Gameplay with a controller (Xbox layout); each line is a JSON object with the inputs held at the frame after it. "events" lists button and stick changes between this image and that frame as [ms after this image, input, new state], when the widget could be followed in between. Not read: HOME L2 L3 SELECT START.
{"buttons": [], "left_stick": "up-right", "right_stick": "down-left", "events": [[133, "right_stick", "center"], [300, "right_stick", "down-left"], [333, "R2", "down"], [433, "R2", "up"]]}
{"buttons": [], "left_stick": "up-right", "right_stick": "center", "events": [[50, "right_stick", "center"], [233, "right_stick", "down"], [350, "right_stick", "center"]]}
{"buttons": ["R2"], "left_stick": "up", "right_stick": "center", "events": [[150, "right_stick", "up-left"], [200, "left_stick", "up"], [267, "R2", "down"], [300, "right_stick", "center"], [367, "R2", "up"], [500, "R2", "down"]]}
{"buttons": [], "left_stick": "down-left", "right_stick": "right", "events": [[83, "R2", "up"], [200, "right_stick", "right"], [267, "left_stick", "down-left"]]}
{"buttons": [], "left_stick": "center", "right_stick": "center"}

Requirement: Would you repeat the records above without any changes?

Completed task:
Gameplay with a controller (Xbox layout); each line is a JSON object with the inputs held at the frame after it. "events" lists button and stick changes between this image and that frame as [ms after this image, input, new state], when the widget could be followed in between. Not read: HOME L2 L3 SELECT START.
{"buttons": [], "left_stick": "up-right", "right_stick": "down-left", "events": [[133, "right_stick", "center"], [300, "right_stick", "down-left"], [333, "R2", "down"], [433, "R2", "up"]]}
{"buttons": [], "left_stick": "up-right", "right_stick": "center", "events": [[50, "right_stick", "center"], [233, "right_stick", "down"], [350, "right_stick", "center"]]}
{"buttons": ["R2"], "left_stick": "up", "right_stick": "center", "events": [[150, "right_stick", "up-left"], [200, "left_stick", "up"], [267, "R2", "down"], [300, "right_stick", "center"], [367, "R2", "up"], [500, "R2", "down"]]}
{"buttons": [], "left_stick": "down-left", "right_stick": "right", "events": [[83, "R2", "up"], [200, "right_stick", "right"], [267, "left_stick", "down-left"]]}
{"buttons": [], "left_stick": "center", "right_stick": "center"}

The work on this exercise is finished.